Mais cette fille-là était différente.
S’il avait su, il n’aurait pas établi le premier contact à la veille de Noël. Heureusement, l’idée lui était venue de vérifier l’état de ses outils avant qu’il ne soit trop tard. Il avait besoin de nouvelles lames pour sa scie à métaux 30 cm, d’un nouveau ciseau pour son marteau burineur pneumatique, et de ballast à béton.
La cave de sa maison avait un sol en linoléum, sur lequel étaient disposés quelques meubles autour de la caisse à outils. Si ce semblant de mobilier était déplacé, et le lino retiré, on trouverait au-dessous une surface en béton. Et, en regardant attentivement, on distinguerait cinq dalles, chacune d’un mètre carré environ, indiquant des trous creusés à cet endroit puis comblés.
Il restait assez d’espace pour encore cinq excavations. Une fois celles-ci rebouchées, il pourrait toujours se rabattre sur le jardin. La place ne manquait pas.
Le revêtement en béton, épais de cinq à huit centimètres seulement, était posé sur de la terre tassée. La première fois qu’il avait dû découper un carré, il s’était servi d’une scie à béton, mais la tâche s’était révélée ardue dans un espace aussi étroit, avec un outillage bien trop puissant pour ce qui n’était finalement qu’une opération assez simple. La deuxième fois, il s’était contenté de son marteau pneumatique, équipé d’un bon ciseau pour détacher les contours puis défoncer le carré. À la troisième occasion, il mit moins d’une heure à dégager la terre. Encore deux heures pour creuser, et c’était fait. Il suffisait ensuite de mélanger le béton et de combler le trou ainsi que son contenu.
Même en tenant compte de tout ce qu’il devait scier, s’il commençait à neuf heures du matin, il pouvait avoir terminé en début d’après-midi. Un travail fatigant, certes, mais pas plus que ne le serait une journée de travail sur un chantier de construction.

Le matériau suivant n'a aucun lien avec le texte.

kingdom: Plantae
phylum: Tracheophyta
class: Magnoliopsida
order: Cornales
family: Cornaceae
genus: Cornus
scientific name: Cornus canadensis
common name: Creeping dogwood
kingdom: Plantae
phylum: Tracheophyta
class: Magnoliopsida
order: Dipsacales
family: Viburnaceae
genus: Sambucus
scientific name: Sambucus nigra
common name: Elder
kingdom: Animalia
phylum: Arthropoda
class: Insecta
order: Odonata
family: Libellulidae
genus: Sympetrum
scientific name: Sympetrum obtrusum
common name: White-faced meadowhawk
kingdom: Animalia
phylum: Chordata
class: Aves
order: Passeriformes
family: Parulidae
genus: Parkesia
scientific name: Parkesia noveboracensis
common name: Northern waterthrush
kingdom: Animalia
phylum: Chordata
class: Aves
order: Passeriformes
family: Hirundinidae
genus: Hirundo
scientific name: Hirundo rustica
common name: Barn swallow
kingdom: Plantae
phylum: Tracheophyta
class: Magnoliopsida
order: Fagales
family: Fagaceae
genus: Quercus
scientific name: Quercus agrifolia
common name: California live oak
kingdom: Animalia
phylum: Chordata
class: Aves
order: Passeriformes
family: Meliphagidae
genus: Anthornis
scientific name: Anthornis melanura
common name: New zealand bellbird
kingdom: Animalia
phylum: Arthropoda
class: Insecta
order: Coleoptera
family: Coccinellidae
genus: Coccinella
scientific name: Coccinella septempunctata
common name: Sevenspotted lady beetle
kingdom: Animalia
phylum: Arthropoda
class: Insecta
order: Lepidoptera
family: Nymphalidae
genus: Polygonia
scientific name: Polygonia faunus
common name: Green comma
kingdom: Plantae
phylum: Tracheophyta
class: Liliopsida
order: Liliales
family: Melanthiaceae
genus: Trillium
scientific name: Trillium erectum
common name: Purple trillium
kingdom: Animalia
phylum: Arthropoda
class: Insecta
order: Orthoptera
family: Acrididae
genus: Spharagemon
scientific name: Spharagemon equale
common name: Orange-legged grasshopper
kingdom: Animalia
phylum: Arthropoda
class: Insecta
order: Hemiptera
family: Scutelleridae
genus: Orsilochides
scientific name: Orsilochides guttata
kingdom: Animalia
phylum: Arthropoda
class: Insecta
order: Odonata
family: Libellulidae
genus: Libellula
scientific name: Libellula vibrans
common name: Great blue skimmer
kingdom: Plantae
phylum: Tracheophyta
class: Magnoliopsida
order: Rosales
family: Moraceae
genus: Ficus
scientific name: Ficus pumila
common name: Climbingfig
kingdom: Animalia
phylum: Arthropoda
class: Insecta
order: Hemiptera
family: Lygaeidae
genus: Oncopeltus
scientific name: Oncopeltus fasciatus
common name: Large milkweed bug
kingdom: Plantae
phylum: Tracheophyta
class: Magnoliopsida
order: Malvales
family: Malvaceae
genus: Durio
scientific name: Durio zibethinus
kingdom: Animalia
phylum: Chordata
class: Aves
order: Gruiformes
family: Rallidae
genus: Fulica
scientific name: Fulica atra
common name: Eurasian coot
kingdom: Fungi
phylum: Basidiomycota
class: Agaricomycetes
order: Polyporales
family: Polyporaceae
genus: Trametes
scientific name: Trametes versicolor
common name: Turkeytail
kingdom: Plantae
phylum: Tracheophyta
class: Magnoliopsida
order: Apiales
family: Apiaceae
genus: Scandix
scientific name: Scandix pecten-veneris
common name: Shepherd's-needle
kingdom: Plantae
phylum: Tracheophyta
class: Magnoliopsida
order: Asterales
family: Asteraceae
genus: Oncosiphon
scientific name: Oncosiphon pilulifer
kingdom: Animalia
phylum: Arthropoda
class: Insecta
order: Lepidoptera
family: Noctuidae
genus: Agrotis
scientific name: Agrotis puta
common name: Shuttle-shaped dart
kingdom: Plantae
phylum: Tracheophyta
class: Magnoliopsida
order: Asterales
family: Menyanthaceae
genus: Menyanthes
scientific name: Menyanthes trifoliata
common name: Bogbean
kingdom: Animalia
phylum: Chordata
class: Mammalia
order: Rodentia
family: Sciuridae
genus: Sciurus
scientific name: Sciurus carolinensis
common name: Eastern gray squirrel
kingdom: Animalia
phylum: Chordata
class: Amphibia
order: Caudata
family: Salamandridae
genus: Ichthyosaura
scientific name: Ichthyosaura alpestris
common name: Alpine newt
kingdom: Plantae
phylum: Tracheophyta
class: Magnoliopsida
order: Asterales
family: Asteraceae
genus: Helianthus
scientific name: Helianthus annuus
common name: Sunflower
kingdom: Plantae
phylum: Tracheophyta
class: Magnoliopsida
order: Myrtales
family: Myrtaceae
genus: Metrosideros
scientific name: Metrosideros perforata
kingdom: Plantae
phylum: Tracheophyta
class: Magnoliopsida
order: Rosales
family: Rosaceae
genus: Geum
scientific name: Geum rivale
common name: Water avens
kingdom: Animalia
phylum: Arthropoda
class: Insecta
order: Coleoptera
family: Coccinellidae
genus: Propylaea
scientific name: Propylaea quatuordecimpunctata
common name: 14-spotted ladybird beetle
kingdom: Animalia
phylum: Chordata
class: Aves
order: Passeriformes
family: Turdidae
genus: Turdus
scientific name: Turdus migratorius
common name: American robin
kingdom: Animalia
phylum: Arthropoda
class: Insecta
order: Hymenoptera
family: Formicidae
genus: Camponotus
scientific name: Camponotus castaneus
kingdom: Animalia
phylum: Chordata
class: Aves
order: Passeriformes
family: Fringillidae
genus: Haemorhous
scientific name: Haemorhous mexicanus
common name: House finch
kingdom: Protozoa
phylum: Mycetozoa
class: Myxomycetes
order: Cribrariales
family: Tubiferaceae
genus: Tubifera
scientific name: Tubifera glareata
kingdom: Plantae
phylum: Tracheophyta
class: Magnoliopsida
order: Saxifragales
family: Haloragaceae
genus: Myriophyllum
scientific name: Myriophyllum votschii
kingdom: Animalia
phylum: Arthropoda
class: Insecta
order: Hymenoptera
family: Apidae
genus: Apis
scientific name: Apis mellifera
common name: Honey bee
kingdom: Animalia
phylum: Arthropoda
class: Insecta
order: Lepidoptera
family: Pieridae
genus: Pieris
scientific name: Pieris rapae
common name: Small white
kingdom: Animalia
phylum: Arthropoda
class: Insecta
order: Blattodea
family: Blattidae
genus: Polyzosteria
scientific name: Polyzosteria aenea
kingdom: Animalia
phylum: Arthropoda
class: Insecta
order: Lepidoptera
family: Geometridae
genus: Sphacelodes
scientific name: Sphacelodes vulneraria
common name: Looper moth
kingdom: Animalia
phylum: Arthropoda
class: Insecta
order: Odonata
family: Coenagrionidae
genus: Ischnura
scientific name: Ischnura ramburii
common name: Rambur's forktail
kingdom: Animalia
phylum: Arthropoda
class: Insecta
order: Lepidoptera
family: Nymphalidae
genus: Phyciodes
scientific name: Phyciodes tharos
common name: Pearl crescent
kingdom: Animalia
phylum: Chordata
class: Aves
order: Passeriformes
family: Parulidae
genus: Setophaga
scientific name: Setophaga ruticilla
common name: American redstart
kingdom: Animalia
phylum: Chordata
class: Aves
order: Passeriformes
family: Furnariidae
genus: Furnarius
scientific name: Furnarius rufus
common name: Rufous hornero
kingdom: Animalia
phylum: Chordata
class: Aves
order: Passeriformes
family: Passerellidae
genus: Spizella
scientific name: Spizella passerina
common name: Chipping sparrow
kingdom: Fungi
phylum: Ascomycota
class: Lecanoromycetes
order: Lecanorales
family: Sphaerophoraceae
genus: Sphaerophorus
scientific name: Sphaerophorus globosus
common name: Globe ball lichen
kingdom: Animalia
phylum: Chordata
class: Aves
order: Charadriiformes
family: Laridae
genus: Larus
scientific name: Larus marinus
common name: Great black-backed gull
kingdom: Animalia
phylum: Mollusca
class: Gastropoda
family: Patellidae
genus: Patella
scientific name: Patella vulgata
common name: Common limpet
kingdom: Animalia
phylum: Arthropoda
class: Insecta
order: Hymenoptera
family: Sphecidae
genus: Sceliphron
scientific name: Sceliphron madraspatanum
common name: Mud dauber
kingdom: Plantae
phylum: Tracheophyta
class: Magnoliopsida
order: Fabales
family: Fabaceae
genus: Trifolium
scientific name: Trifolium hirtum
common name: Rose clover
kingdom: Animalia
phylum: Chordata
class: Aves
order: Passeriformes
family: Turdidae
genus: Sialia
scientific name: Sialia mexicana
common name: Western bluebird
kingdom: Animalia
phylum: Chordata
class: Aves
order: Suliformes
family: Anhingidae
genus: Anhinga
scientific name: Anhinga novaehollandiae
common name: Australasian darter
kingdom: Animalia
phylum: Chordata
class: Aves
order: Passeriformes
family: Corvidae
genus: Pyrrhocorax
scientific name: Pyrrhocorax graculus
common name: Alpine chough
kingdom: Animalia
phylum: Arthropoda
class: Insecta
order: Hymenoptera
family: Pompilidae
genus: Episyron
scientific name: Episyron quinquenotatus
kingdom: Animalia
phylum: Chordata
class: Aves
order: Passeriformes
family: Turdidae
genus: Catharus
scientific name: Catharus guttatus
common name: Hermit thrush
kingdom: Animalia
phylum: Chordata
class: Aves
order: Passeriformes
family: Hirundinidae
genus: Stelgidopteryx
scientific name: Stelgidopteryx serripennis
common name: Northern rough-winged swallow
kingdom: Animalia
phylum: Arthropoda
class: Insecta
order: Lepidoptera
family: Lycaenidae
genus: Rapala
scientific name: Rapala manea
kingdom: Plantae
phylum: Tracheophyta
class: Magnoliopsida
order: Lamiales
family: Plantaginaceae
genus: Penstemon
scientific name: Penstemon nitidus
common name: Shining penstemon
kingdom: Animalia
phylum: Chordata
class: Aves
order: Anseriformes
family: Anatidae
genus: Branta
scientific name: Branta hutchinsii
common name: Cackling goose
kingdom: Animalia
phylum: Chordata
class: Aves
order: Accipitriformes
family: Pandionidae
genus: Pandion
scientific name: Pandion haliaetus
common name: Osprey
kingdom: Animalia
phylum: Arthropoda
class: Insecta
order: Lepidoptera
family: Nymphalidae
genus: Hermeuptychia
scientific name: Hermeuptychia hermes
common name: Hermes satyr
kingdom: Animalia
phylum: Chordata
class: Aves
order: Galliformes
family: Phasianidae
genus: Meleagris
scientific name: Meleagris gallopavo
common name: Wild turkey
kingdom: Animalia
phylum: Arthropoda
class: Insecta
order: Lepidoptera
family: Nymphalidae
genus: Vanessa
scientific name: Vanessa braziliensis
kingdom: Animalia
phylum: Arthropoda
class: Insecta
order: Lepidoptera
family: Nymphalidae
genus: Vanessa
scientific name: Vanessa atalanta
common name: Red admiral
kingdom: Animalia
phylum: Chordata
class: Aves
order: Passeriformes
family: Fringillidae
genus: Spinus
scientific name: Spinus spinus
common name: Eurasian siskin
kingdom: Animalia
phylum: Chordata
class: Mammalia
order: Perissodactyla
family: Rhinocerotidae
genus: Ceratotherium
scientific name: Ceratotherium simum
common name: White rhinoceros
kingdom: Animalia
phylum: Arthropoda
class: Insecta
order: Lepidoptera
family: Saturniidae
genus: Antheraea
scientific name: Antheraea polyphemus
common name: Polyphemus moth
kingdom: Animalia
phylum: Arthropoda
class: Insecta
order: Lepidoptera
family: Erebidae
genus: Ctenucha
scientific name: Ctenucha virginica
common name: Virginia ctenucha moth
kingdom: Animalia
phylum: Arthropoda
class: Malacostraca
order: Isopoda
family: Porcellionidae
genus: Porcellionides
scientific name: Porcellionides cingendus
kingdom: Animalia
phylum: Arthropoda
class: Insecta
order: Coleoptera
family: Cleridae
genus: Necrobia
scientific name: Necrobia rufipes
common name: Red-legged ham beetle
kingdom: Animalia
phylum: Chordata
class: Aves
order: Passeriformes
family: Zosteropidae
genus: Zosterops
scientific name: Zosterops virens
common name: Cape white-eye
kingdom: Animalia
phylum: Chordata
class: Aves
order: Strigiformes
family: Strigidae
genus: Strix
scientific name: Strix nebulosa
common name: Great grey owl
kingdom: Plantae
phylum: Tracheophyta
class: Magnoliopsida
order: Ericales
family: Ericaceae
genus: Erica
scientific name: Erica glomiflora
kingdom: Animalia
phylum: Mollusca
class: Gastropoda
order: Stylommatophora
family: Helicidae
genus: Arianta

Il traversa le vaste magasin de Boucher Road en poussant son chariot plat. Les haut-parleurs diffusaient des airs de Noël, interrompus de temps à autre par des publicités déguisées en salutations festives. De rares clients erraient parmi les allées, tous des hommes d’âge mûr qui, faute de mieux, s’occuperaient à un projet de bricolage quelconque au cours des jours à venir.
Comme lui.
Il connaissait d’autres quincailleries dans son quartier, plus petites, où l’on était servi par des vendeurs aimables, mais même si elles avaient été ouvertes la veille de Noël, il serait venu ici. Il préférait l’anonymat des grandes surfaces. On scannait ses achats aux caisses automatiques et on payait sans être obligé d’adresser la parole à quiconque.